## ЗАДАНИЕ
Занесите в JSON-список строк фрагмент материала, который начинается со строки, содержащей "Find all instances", и идёт до конца материала, обе границы включительно; каждая строка становится отдельной строкой списка, пустые строки пропускаются. Изображения в ответ не включайте.

^^^^^^^^^^^^^^^^

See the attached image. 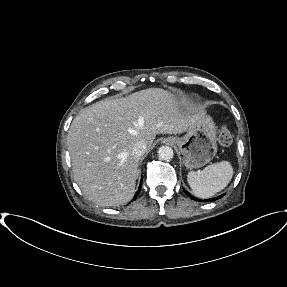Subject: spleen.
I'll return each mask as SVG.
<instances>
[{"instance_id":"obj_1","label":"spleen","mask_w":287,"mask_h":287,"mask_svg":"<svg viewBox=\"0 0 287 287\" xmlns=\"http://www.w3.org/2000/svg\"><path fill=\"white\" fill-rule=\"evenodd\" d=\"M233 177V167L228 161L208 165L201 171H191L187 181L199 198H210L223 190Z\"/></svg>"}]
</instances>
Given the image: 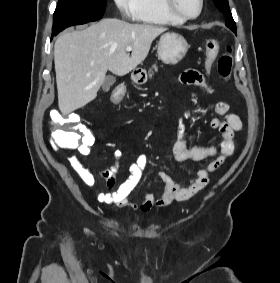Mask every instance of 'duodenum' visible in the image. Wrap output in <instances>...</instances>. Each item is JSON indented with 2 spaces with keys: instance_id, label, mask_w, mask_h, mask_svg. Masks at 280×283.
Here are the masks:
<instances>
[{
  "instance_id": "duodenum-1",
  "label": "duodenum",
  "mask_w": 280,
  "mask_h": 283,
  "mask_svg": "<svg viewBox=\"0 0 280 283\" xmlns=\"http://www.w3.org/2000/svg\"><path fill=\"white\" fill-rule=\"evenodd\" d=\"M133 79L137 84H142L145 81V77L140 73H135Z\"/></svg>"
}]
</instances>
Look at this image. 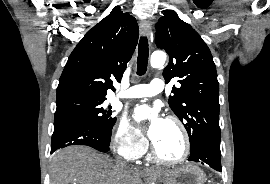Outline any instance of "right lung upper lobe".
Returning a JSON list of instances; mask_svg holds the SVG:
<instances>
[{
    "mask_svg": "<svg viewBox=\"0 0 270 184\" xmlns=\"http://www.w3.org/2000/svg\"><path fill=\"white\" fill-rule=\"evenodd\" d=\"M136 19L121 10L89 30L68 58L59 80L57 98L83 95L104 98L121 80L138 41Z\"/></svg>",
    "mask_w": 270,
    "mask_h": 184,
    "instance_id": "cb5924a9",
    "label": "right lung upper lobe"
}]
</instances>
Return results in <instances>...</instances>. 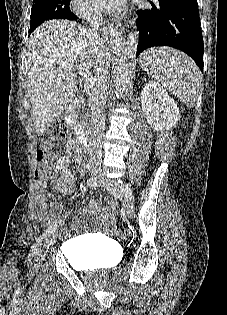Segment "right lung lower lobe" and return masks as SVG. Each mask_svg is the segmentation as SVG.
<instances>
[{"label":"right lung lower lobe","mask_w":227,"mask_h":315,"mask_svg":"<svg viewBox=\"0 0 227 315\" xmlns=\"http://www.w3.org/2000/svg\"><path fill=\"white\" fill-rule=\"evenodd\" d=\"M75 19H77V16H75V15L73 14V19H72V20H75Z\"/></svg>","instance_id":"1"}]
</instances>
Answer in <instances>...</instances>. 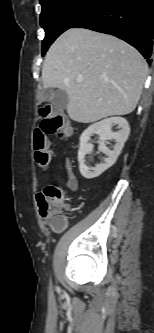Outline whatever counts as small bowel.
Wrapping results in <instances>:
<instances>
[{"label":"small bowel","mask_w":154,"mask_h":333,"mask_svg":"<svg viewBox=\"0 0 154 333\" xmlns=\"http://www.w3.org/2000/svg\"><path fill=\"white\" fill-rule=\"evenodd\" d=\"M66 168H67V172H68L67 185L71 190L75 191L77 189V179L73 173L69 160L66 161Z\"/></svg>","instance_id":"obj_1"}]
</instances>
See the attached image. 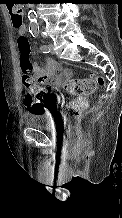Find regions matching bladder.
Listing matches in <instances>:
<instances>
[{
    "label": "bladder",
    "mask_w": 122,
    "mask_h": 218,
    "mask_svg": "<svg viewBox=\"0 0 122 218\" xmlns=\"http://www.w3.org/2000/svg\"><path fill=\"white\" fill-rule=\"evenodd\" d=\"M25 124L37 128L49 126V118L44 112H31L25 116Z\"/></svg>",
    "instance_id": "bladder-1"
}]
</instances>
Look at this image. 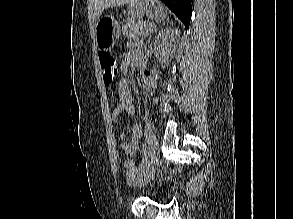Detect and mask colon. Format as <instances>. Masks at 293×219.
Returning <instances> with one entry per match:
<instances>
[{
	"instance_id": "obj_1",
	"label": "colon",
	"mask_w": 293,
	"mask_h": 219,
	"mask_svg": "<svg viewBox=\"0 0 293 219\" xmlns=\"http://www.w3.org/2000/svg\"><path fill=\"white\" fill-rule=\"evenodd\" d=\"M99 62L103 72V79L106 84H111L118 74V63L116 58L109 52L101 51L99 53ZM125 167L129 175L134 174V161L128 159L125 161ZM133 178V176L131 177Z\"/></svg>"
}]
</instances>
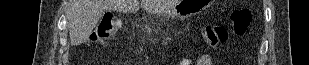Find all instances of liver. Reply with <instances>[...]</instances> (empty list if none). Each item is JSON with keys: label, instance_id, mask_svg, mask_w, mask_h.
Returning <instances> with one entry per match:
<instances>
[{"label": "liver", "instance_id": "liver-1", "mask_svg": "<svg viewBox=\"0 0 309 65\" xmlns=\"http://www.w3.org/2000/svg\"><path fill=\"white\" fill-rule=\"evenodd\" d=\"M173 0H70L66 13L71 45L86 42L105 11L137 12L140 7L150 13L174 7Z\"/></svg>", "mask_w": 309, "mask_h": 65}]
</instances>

^^^^^^^^^^^^^^^^

## РЕШЕНИЕ
[
  "Find all instances of liver. Reply with <instances>[...]</instances> (empty list if none). Each item is JSON with keys: label, instance_id, mask_svg, mask_w, mask_h.",
  "Returning <instances> with one entry per match:",
  "<instances>",
  "[{\"label\": \"liver\", \"instance_id\": \"liver-1\", \"mask_svg\": \"<svg viewBox=\\\"0 0 309 65\\\" xmlns=\\\"http://www.w3.org/2000/svg\\\"><path fill=\\\"white\\\" fill-rule=\\\"evenodd\\\" d=\\\"M173 0H70L66 13L71 45L86 42L105 11L137 12L140 7L150 13L174 7Z\\\"/></svg>\", \"mask_w\": 309, \"mask_h\": 65}]",
  "</instances>"
]